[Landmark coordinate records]
▼

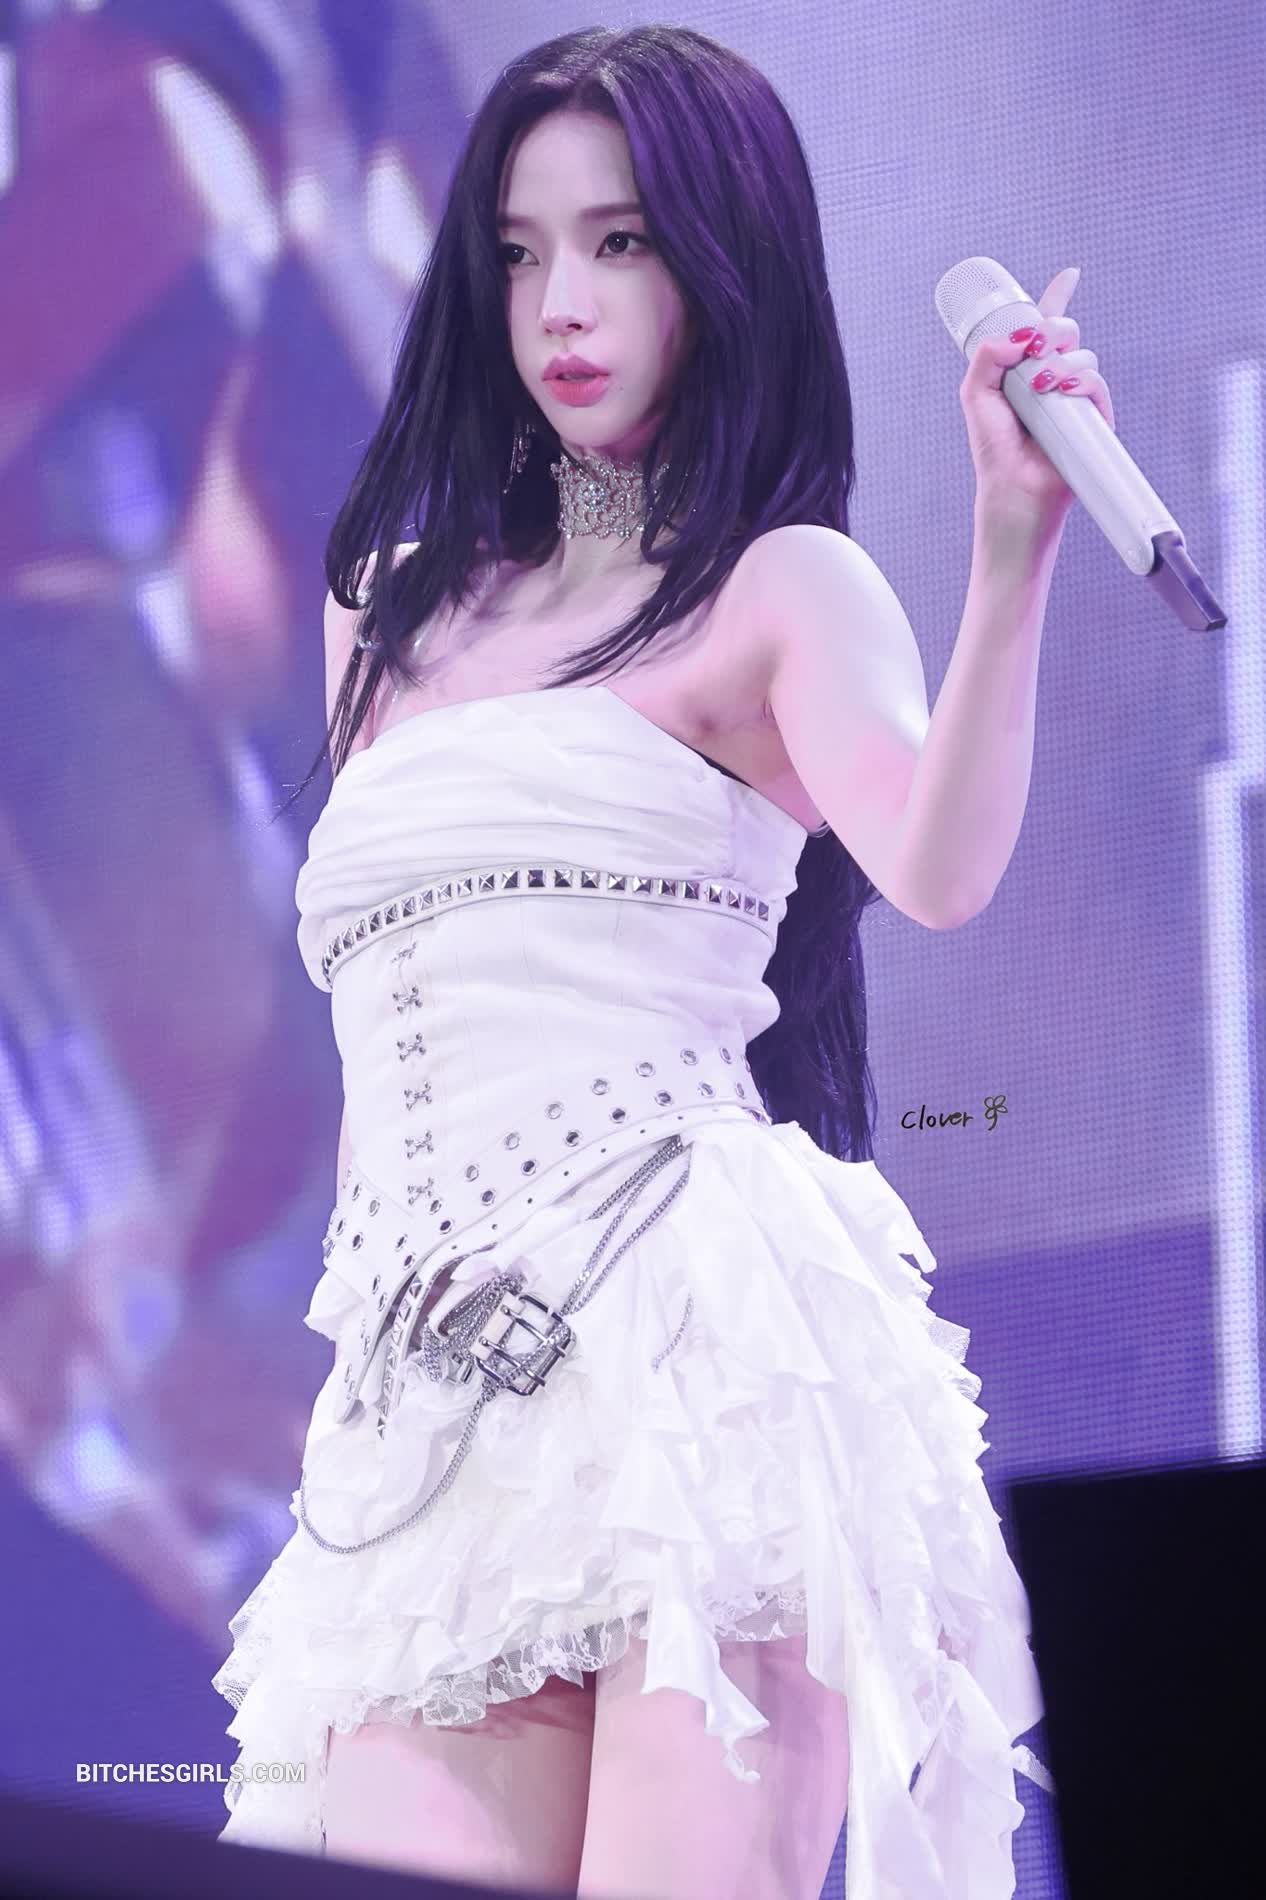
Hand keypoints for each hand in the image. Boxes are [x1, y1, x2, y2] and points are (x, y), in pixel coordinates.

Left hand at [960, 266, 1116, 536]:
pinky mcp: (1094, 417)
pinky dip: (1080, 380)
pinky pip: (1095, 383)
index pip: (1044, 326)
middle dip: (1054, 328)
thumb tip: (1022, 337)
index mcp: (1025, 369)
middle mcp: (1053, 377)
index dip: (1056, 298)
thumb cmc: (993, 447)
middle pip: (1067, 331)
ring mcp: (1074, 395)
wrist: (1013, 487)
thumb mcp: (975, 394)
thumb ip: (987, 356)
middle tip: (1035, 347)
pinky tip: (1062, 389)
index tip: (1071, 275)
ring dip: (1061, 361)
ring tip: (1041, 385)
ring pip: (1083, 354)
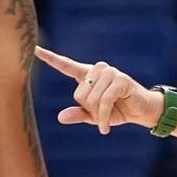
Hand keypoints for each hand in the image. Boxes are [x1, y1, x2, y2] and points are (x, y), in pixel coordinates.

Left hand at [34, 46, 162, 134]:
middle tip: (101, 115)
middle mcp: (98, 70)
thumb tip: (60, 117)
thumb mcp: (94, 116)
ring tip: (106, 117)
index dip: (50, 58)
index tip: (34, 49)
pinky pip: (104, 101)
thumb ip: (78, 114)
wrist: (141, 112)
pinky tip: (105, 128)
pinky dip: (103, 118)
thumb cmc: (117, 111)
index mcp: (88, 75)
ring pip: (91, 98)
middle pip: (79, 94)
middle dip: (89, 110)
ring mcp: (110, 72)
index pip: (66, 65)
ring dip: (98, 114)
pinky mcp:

▲

▶ ACTIVITY
Skip all pictures. Copy exactly the lines from the one containing "ring dip: (1061, 361)" through the end of the records, both ends included.

▶ ANSWER
ring dip: (1061, 361)
ring tip: (1041, 385)
ring pip: (1083, 354)
Hand keypoints for each hand in the image. Boxes are [x1, y1, x2, y2] and points are (x, y), in pixel coordinates.

Left hand at [34, 46, 162, 134]:
middle tip: (101, 115)
middle mcp: (98, 70)
thumb tip: (60, 117)
thumb mcp: (94, 116)
ring tip: (106, 117)
index dip: (50, 58)
index tip: (34, 49)
pinky pip: (104, 101)
thumb ip: (78, 114)
wrist: (141, 112)
pinky tip: (105, 128)
pinky dip: (103, 118)
thumb cmc: (117, 111)
index mcp: (88, 75)
ring pip: (91, 98)
middle pip: (79, 94)
middle dip: (89, 110)
ring mcp: (110, 72)
index pip: (66, 65)
ring dip: (98, 114)
pinky mcp:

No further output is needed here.